■ **Task details**: Repeat exactly what appears from the opening line of the listing to the line with "Picture 1: First", inclusive.

■ **Material shown**:
****************************************

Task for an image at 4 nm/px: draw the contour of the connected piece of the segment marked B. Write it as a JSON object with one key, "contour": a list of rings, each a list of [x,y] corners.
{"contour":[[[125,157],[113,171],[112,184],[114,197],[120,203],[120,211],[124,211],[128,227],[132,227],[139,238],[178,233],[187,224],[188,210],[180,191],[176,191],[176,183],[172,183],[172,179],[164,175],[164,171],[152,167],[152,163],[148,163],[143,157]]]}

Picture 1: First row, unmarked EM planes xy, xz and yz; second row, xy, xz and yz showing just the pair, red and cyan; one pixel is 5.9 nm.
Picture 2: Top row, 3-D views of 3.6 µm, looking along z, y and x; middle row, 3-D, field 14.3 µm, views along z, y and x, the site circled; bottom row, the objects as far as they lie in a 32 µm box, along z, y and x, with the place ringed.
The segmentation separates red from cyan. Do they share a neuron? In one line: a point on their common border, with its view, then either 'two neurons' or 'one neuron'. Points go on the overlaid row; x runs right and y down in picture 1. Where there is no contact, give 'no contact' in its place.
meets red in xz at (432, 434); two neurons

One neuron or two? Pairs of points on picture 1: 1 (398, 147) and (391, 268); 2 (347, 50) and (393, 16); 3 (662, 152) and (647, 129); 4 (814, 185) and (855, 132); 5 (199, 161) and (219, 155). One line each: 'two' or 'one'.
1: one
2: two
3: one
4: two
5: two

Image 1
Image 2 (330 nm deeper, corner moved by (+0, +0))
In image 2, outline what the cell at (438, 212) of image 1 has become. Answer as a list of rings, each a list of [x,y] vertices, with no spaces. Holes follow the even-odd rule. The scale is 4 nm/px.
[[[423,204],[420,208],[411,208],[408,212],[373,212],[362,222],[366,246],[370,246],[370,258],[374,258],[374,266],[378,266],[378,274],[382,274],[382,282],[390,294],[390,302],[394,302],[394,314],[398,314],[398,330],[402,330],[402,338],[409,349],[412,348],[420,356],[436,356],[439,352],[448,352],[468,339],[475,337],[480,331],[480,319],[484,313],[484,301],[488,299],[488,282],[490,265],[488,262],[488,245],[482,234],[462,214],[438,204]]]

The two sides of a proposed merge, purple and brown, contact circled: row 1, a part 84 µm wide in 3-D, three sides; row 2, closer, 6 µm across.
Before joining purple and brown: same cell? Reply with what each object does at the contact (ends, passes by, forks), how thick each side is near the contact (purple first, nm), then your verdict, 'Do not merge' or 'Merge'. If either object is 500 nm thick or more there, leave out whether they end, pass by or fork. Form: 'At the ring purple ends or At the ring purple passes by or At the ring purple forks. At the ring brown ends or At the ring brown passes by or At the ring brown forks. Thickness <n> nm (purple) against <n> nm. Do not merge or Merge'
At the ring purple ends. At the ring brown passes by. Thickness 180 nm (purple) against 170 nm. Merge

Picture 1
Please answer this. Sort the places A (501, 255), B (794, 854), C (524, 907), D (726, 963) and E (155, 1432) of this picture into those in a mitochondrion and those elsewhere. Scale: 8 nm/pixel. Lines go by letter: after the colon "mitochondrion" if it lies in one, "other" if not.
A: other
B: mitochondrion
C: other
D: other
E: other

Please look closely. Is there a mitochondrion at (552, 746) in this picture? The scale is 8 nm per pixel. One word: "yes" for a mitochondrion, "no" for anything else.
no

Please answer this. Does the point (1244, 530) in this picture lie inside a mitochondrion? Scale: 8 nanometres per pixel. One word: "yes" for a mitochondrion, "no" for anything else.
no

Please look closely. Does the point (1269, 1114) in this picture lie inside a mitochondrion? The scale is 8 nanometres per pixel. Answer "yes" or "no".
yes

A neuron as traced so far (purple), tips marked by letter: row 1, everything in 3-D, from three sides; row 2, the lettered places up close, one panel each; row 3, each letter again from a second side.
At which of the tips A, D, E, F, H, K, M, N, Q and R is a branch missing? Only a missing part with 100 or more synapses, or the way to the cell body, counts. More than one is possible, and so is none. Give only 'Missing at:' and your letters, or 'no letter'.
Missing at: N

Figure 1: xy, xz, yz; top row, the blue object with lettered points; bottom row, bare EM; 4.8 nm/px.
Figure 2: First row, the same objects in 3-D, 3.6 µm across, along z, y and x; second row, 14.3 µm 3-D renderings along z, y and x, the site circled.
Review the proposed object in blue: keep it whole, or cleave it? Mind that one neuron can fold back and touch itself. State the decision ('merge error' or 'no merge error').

****************************************

■ **Task result**:
Task for an image at 4 nm/px: draw the contour of the connected piece of the segment marked B. Write it as a JSON object with one key, "contour": a list of rings, each a list of [x,y] corners.
{"contour":[[[125,157],[113,171],[112,184],[114,197],[120,203],[120,211],[124,211],[128,227],[132,227],[139,238],[178,233],[187,224],[188,210],[180,191],[176,191],[176,183],[172,183],[172,179],[164,175],[164,171],[152,167],[152,163],[148,163],[143,157]]]}

Picture 1: First row, unmarked EM planes xy, xz and yz; second row, xy, xz and yz showing just the pair, red and cyan; one pixel is 5.9 nm.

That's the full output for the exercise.